### TEXT TO READ
========================================

Toobin writes: "Clinton told friends that the chief justice shook his hand and said, 'Good luck – you'll need it.' The president took the gesture as vaguely menacing."

Toobin goes on to criticize Justice John Paul Stevens's opinion in the Jones case upholding the "commendable principle" that no man is above the law. But Toobin says Stevens's opinion "showed a stunning naiveté about contemporary law and politics."

Stevens and his colleagues rejected Clinton's argument that the Jones suit should be put on hold because it would distract the president from his official duties. "It appears to us highly unlikely to occupy any substantial amount of [Clinton's] time," Stevens wrote. Toobin labels this "an epically incorrect prediction."

But what Toobin downplays is that much of the menace that emerged during Clinton's scandal-tainted second term was of the president's own making. No one on the high court, least of all Justice Stevens, could have imagined that Bill Clinton was about to give false testimony in the Jones suit to cover-up an ongoing sexual relationship with a White House intern, and that he would lie about it to a grand jury.

========================================

### DATA LINES

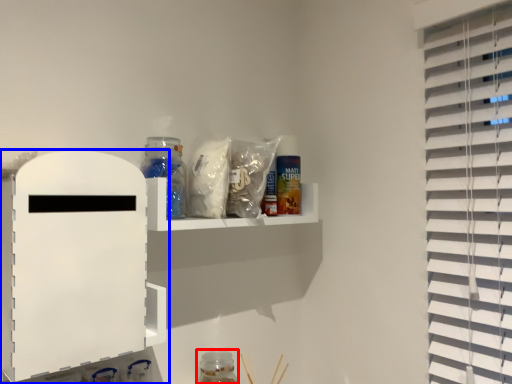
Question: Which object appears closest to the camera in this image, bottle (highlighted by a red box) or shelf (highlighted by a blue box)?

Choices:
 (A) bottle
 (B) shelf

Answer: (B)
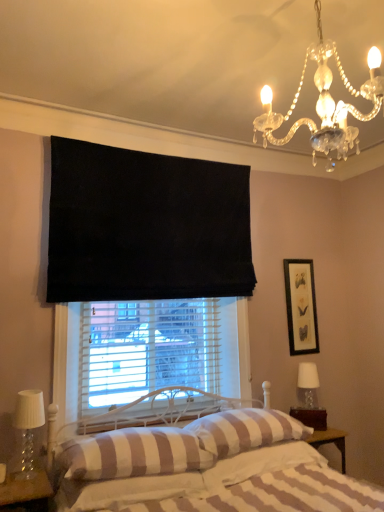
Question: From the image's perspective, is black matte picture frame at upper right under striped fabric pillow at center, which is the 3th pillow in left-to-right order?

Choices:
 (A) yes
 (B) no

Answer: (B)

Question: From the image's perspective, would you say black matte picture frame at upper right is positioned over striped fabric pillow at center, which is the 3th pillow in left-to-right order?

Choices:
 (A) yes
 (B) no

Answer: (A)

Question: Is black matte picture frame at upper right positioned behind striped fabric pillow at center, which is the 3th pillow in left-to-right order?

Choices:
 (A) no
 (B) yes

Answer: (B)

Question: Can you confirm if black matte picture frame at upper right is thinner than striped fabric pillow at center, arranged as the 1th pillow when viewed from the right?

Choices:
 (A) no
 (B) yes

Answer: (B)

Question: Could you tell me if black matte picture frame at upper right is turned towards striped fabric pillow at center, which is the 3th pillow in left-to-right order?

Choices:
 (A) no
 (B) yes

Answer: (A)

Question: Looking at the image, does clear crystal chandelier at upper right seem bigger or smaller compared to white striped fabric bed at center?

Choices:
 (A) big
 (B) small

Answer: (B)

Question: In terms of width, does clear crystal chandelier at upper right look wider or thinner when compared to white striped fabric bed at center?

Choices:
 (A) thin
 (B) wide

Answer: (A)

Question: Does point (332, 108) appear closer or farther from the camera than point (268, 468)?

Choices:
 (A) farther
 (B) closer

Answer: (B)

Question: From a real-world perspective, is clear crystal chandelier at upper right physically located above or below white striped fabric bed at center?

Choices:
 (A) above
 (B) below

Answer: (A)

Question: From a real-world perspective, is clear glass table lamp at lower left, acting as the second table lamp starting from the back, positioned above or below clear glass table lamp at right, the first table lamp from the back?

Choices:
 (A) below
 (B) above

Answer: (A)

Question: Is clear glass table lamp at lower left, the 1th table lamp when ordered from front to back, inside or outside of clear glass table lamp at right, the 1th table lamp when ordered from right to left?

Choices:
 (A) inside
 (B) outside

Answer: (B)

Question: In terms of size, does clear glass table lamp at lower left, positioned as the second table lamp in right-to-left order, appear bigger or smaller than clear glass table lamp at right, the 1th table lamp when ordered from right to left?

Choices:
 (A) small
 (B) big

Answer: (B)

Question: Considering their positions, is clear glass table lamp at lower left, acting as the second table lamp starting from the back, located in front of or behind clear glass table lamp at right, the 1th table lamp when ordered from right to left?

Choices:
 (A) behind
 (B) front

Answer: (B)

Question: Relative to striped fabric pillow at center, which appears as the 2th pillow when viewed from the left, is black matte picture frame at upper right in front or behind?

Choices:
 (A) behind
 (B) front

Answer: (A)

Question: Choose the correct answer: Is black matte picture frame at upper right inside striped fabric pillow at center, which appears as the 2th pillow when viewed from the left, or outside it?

========================================

### PROBLEMS TO SOLVE
1. In the passage on Toobin and the Clinton case, rewrite the part that begins at the words "But what Toobin" and stops after "a grand jury.", swapping "grand jury" for "federal judge".
2. In the passage on Toobin and the Clinton case, what label does Toobin give to Stevens's statement about how much of Clinton's time the Jones suit would take?
3. Go on with the passage on Toobin and the Clinton case from its last sentence.

### SOLVED TASKS
1.
But what Toobin downplays is that much of the menace that emerged during Clinton's scandal-tainted second term was of the president's own making. No one on the high court, least of all Justice Stevens, could have imagined that Bill Clinton was about to give false testimony in the Jones suit to cover-up an ongoing sexual relationship with a White House intern, and that he would lie about it to a federal judge.

2. He calls it "an epically incorrect prediction."

3.
Supreme Court justices are sometimes considered infallible because they get the last word on what the law is, but there is nothing in that calculus that qualifies them as oracles of the sexual and legal escapades of our then commander in chief.

Toobin sprinkles bits of biographical information on the justices throughout "The Nine." Some appear directly relevant to their work on the Court (such as Justice Anthony Kennedy's passion for travel, which in Toobin's view, has ended up "transforming his tenure as a justice"), while others do not (Justice Samuel Alito's love of the Philadelphia Phillies baseball team, which led his fellow justices to invite the Phillie Phanatic, the team's mascot, to his welcoming dinner.)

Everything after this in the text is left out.